To enhance the functional annotation of predicted genes, we conducted a homology search using the BLASTP41 tool in conjunction with multiple public databases accessible through the Baimaike website (https://international.biocloud.net/zh/user/login), employing an e-value threshold of 1e−10. The databases utilized included non-redundant database (NR), Swissprot42, TrEMBL43, KOG, Gene Ontology (GO)44, KEGG45, and COG46. The analysis resulted in functional annotations for 89.44% of the genes. Specifically, the annotation percentages for individual databases were as follows: NR (89.22%), TrEMBL (92.01%), Swissprot (61.98%), KOG (50.90%), KEGG (15.22%), GO (5.43%), and COG (30.96%) (Table 10). To conclude, we assessed the annotation results using the OMArk47 website (https://omark.omabrowser.org/), and the genome annotation assessment revealed that among the 10,551 conserved orthologous gene groups (HOGs), the completeness rate reached 96.21%, with only 3.79% missing, demonstrating highly complete and reliable annotation results (Table 11).

Table 10 Statistical analysis of the functional gene annotations of the Hippophae neurocarpa genome.
Table 11 Annotation assessment of Hippophae neurocarpa.

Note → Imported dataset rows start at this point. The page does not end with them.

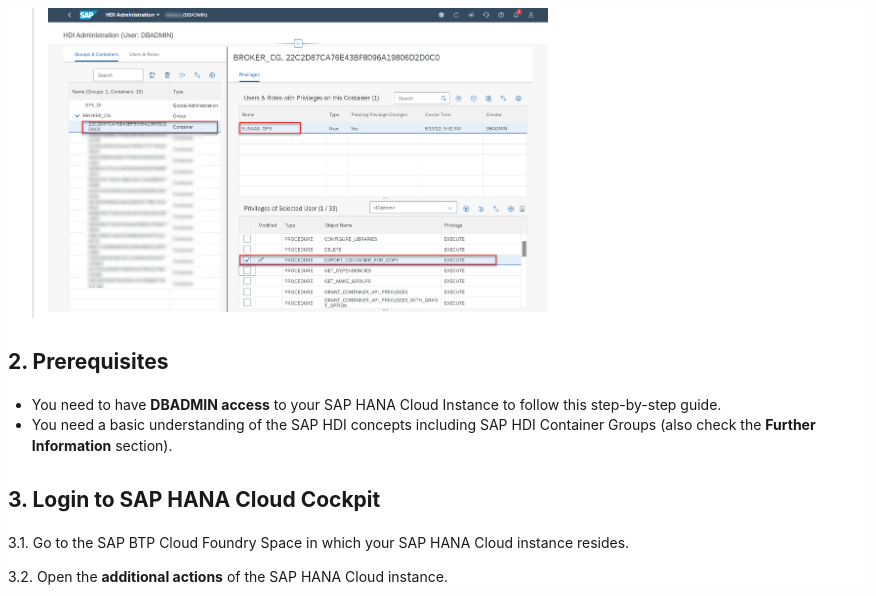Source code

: >[<img src="./images/hdi_group_000.png" width="500" />](./images/hdi_group_000.png)


## 2. Prerequisites

- You need to have **DBADMIN access** to your SAP HANA Cloud Instance to follow this step-by-step guide.
- You need a basic understanding of the SAP HDI concepts including SAP HDI Container Groups (also check the **Further Information** section).


## 3. Login to SAP HANA Cloud Cockpit

3.1. Go to the SAP BTP Cloud Foundry Space in which your SAP HANA Cloud instance resides. 

3.2. Open the **additional actions** of the SAP HANA Cloud instance.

Furthermore, we conducted systematic GO functional classification, KEGG pathway enrichment analysis, and gene family distribution of the annotated results. Out of 2001 annotated genes, 5606 were annotated by KEGG (Table 10). The GO analysis indicated a predominance of cellular components, molecular functions, and biological processes, highlighting biological processes (Fig. 4). KEGG analysis showed significant enrichment in metabolism and Genetic Information Processing pathways (Fig. 5). The identified gene families, such as RVT_2, UBN2, and Lipase_GDSL, suggest active transposon activity, essential protein functions, and complex metabolic pathways in Ribesia sandwedge. All functionally annotated genes were classified into 2,071 gene families, with predominant enrichment observed in families such as RVT_2, UBN2, NAM, among others, suggesting the potential presence of active transposable element activity, important intracellular protein functions, and complex metabolic pathways in H. neurocarpa.

Fig. 4
Fig. 4
Full size image

GO illustrating the functional annotation of Hippophae neurocarpa.

Fig. 5
Fig. 5
Full size image

KEGG illustrating the functional annotation of Hippophae neurocarpa.

Data Records

The raw sequencing data are publicly available in the Genome Sequence Archive (GSA) in National Data Center (https://ngdc.cncb.ac.cn/gsa) under the number CRA02068748. The genome assembly sequences and annotation files, including Gene Ontology (GO) annotation statistics, KEGG pathway analysis results, and gene family classification statistics, have been deposited in Figshare49 and NCBl GenBank database50.

Technical Validation

The completeness of the non-redundant draft genome was evaluated using Benchmarking Universal Single-Copy Orthologs (BUSCO)24 with the embryophyta odb10 dataset, which consists of 1614 single copy genes with the default parameters. Revealing that 97.6% of these genes exhibited complete coverage. Among them, 97.6% were complete, 89.0% were complete and single-copy (Table 12).

Table 12 Statistics for genome assessment using BUSCO.